福島の片隅、小学三年生の少女と少年は出会った。少女の名は揺月(表紙)。天才的なピアノの腕前を持つ少女。少年の名は八雲。塩化病により母親を亡くし、感じてしまう欠落の痛みを埋めるものを集めてしまう少年。

 

何気なく出会い、子供同士の友情が始まり。彼女を取り巻くものから逃げ出そうとして尻込みし、友情が拗れて。中学生となり、世の中に引っ張りだこになった彼女とどこか遠い距離で、付かず離れずの距離の中で大震災に見舞われ。

 

彼女の気持ちも知らずに留学に送り出した高校時代。長年の友人の事故後の経過に寄り添い、どこか遠い世界から彼女を見つめ。その友人に勧められ、小説を書くことを目指し。新人賞に送ってみたら、濃すぎると言う評価を得て、四苦八苦する中で突然揺月からの誘いを受けて。

 

 久しぶりの再会、世界的な音楽祭の中で再び感じる、まるで運命が鳴るような彼女の音。

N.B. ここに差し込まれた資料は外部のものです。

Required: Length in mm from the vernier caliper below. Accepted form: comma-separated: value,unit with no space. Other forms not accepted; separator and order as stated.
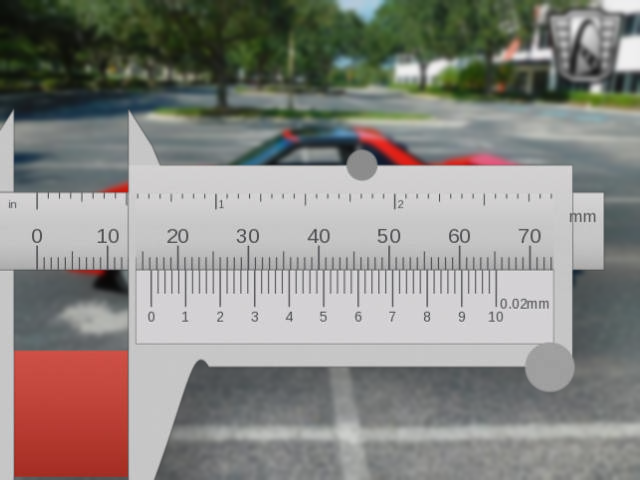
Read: 16.2,mm
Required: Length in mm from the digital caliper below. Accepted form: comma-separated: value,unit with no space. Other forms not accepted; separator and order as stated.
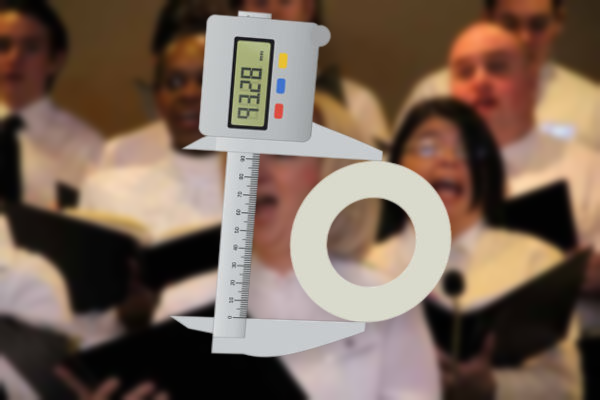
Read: 93.28,mm
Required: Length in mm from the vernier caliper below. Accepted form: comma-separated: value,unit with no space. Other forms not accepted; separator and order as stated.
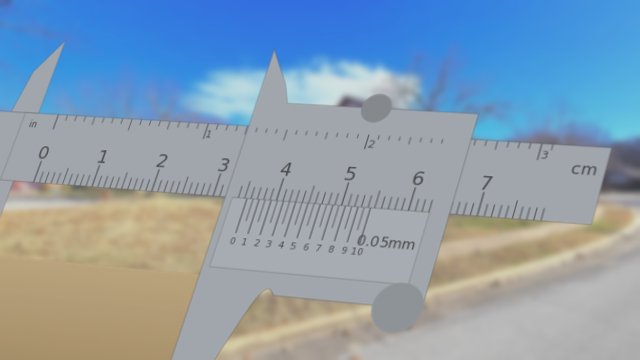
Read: 35.4,mm
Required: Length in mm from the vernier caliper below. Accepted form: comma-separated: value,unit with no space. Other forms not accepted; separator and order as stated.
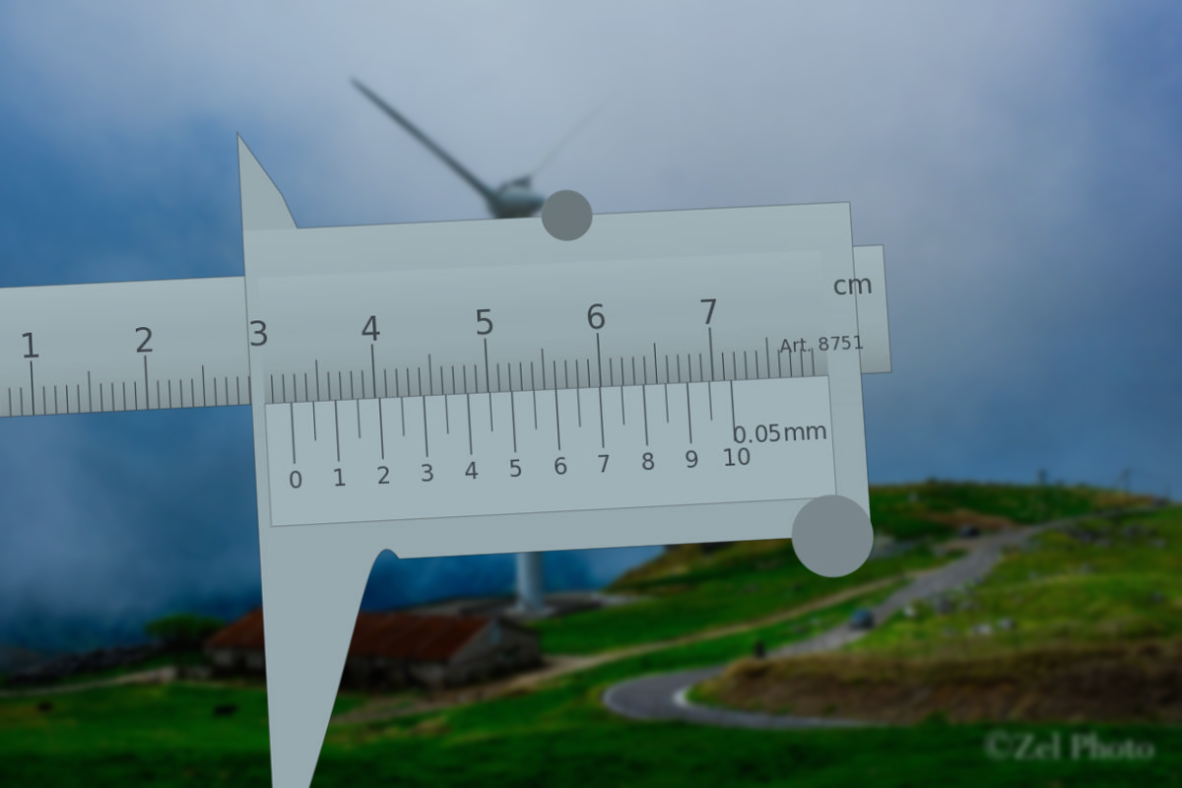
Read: 32.6,mm
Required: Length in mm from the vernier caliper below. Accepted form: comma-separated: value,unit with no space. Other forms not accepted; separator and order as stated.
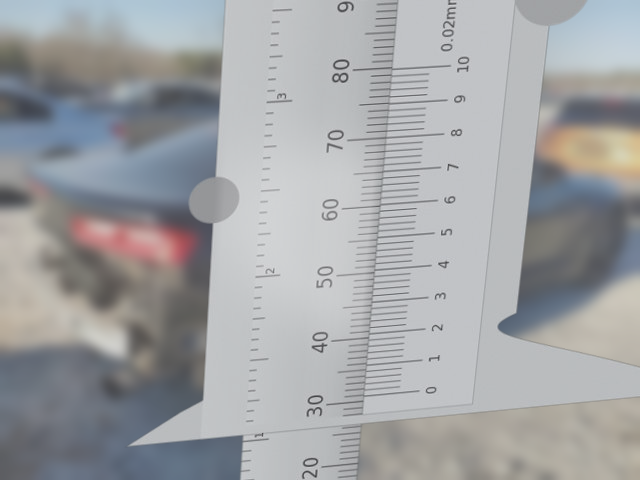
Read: 30.8,mm
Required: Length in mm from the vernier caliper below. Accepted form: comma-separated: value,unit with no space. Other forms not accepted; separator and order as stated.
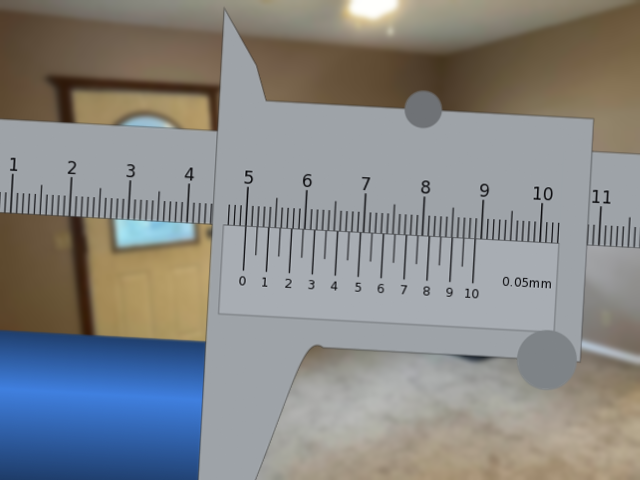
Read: 50.0,mm
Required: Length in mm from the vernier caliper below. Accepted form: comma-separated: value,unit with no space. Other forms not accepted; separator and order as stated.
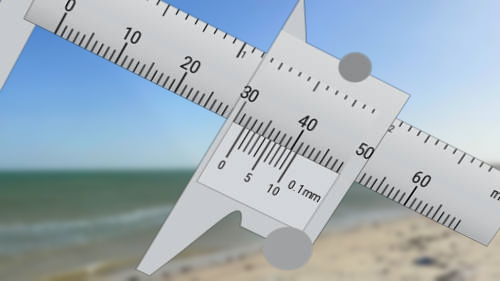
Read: 32.0,mm
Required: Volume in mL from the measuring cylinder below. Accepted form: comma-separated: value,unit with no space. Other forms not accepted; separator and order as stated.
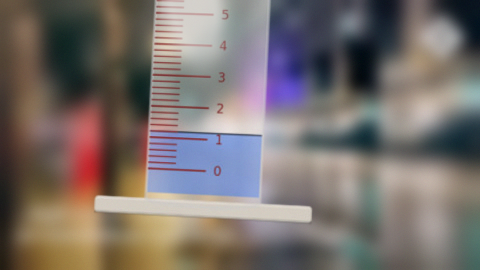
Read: 1.2,mL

―――だが、運命は斯様にも残酷なものなのか。最悪のタイミングで、揺月もまた塩化病に罹患してしまう。

 

痛みを知る者として彼女に寄り添い、彼女の悲劇を娯楽として消化しようとする者と出会い。最後は生まれた場所で死にたいと共に故郷へ帰り。徐々に病が侵食してくる中、何処か惹かれ合う様に自然と結ばれて。心ある者に贈られた機械義手をつけ、欠損に悩む少女の為にもう一度音を奏で。

 

だが、別れは必然。どれほど嫌だと叫んでも、無情にも最後は訪れて。失意の中、八雲は自分の殻の中に閉じこもる。

 

『わたしはあなたの涙になりたい。 そしてわたしは、あなたの命になりたい―――』

 

 だが、そんな彼の元へと届くのは揺月のメッセージ。死の狭間において、彼の為だけに音を奏で自らを物語とし。彼の事を助けたいと言う、儚き優しさが込められたもの。それを受け取り、また彼の目から涙が溢れ。そして彼はまた動き出す。揺月から「命」を受け取り、また生き始めるのである。

 

この作品、一体何と評せばいいのか。きっと私程度では万の言葉を費やしても語れぬかもしれぬ。だが確かな事はある。

 

それは涙は何れ渇けど、確かにそこにあるもの。記憶はいつか時の中に埋もれれど確かにそこに、眠っているもの。

 

そしてきっと、この作品は心に何かを残してくれる。まるで心に根付くように、何か言い知れぬものを残してくれる。故にこの作品を表するなら「美しい」、それだけで良いのかもしれぬ。

 

心に残る美しい作品が読みたい読者様は是非。

 

きっと貴方も満足できるはずである。